(DATA FOR THE TASK Opens)

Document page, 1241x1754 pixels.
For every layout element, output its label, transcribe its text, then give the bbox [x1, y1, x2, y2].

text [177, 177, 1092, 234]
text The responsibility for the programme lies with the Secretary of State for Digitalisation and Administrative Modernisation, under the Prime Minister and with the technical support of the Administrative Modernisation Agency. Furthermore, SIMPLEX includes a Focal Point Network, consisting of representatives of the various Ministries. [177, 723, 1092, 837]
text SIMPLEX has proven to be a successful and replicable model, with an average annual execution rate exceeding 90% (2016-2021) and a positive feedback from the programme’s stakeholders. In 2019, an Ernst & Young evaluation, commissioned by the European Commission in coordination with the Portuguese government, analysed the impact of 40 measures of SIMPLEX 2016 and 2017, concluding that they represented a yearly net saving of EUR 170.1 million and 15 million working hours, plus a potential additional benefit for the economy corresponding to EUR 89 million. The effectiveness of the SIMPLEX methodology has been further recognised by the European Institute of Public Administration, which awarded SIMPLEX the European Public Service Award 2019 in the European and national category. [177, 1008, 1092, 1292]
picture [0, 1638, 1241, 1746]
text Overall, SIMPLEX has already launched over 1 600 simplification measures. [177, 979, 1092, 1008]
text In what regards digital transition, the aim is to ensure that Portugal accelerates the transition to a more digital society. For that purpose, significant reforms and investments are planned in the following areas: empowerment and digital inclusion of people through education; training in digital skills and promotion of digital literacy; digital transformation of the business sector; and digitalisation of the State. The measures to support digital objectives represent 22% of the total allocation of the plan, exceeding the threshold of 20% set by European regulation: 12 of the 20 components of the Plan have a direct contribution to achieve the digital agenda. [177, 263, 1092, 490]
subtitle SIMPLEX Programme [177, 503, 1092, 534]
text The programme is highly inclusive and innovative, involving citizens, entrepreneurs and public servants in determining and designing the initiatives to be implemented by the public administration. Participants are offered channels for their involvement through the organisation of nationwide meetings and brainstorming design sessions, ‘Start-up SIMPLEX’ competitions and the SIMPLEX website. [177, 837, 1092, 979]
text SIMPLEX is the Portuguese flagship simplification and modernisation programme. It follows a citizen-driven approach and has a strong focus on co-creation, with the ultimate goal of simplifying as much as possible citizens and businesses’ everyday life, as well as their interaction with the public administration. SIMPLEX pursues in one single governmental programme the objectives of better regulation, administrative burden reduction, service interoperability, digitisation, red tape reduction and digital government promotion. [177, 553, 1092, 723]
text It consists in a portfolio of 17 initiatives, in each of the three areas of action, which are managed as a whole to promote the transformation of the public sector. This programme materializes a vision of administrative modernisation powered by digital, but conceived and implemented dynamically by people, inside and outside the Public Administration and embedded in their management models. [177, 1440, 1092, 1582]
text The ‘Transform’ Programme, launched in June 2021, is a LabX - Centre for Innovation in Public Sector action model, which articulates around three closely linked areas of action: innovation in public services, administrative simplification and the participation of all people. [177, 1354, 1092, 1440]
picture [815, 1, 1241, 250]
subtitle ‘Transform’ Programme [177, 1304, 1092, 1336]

(DATA FOR THE TASK Closes)

- _WHAT YOU NEED TO DO_:
From the listing above, extract every line exactly as it stands.

- _PROBLEM SOLUTION_:
Document page, 1241x1754 pixels.
For every layout element, output its label, transcribe its text, then give the bbox [x1, y1, x2, y2].

text [177, 177, 1092, 234]
text The responsibility for the programme lies with the Secretary of State for Digitalisation and Administrative Modernisation, under the Prime Minister and with the technical support of the Administrative Modernisation Agency. Furthermore, SIMPLEX includes a Focal Point Network, consisting of representatives of the various Ministries. [177, 723, 1092, 837]
text SIMPLEX has proven to be a successful and replicable model, with an average annual execution rate exceeding 90% (2016-2021) and a positive feedback from the programme’s stakeholders. In 2019, an Ernst & Young evaluation, commissioned by the European Commission in coordination with the Portuguese government, analysed the impact of 40 measures of SIMPLEX 2016 and 2017, concluding that they represented a yearly net saving of EUR 170.1 million and 15 million working hours, plus a potential additional benefit for the economy corresponding to EUR 89 million. The effectiveness of the SIMPLEX methodology has been further recognised by the European Institute of Public Administration, which awarded SIMPLEX the European Public Service Award 2019 in the European and national category. [177, 1008, 1092, 1292]
picture [0, 1638, 1241, 1746]
text Overall, SIMPLEX has already launched over 1 600 simplification measures. [177, 979, 1092, 1008]
text In what regards digital transition, the aim is to ensure that Portugal accelerates the transition to a more digital society. For that purpose, significant reforms and investments are planned in the following areas: empowerment and digital inclusion of people through education; training in digital skills and promotion of digital literacy; digital transformation of the business sector; and digitalisation of the State. The measures to support digital objectives represent 22% of the total allocation of the plan, exceeding the threshold of 20% set by European regulation: 12 of the 20 components of the Plan have a direct contribution to achieve the digital agenda. [177, 263, 1092, 490]
subtitle SIMPLEX Programme [177, 503, 1092, 534]
text The programme is highly inclusive and innovative, involving citizens, entrepreneurs and public servants in determining and designing the initiatives to be implemented by the public administration. Participants are offered channels for their involvement through the organisation of nationwide meetings and brainstorming design sessions, ‘Start-up SIMPLEX’ competitions and the SIMPLEX website. [177, 837, 1092, 979]
text SIMPLEX is the Portuguese flagship simplification and modernisation programme. It follows a citizen-driven approach and has a strong focus on co-creation, with the ultimate goal of simplifying as much as possible citizens and businesses’ everyday life, as well as their interaction with the public administration. SIMPLEX pursues in one single governmental programme the objectives of better regulation, administrative burden reduction, service interoperability, digitisation, red tape reduction and digital government promotion. [177, 553, 1092, 723]
text It consists in a portfolio of 17 initiatives, in each of the three areas of action, which are managed as a whole to promote the transformation of the public sector. This programme materializes a vision of administrative modernisation powered by digital, but conceived and implemented dynamically by people, inside and outside the Public Administration and embedded in their management models. [177, 1440, 1092, 1582]
text The ‘Transform’ Programme, launched in June 2021, is a LabX - Centre for Innovation in Public Sector action model, which articulates around three closely linked areas of action: innovation in public services, administrative simplification and the participation of all people. [177, 1354, 1092, 1440]
picture [815, 1, 1241, 250]
subtitle ‘Transform’ Programme [177, 1304, 1092, 1336]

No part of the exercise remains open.